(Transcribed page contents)

○ ○ ○ ○

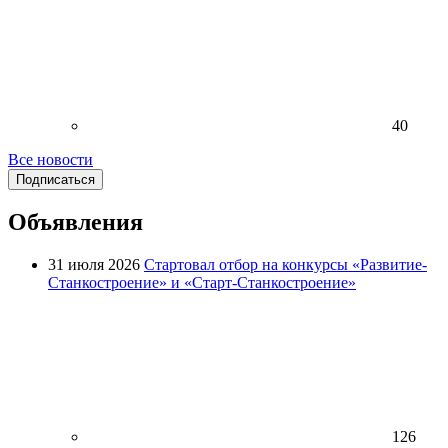
40
Все новости
Подписаться
Объявления
31 июля 2026
Стартовал отбор на конкурсы «Развитие-
Станкостроение» и «Старт-Станкостроение»
126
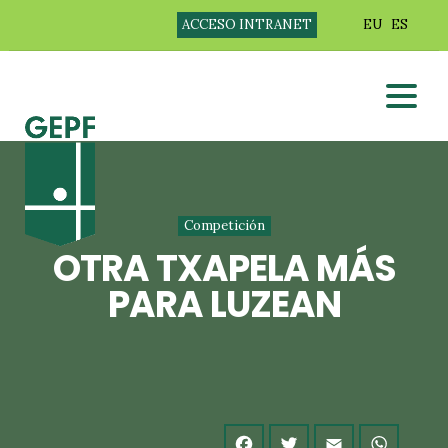
ACCESO INTRANET
EU
ES
Competición
OTRA TXAPELA MÁS
PARA LUZEAN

○ ○ ○ ○

Repeat the records above word for word, keeping no pictures in the copy.

__Exercise response__.
40
Все новости
Подписаться
Объявления
31 июля 2026
Стартовал отбор на конкурсы «Развитие-
Станкостроение» и «Старт-Станкостроение»
126
ACCESO INTRANET
EU
ES
Competición
OTRA TXAPELA MÁS
PARA LUZEAN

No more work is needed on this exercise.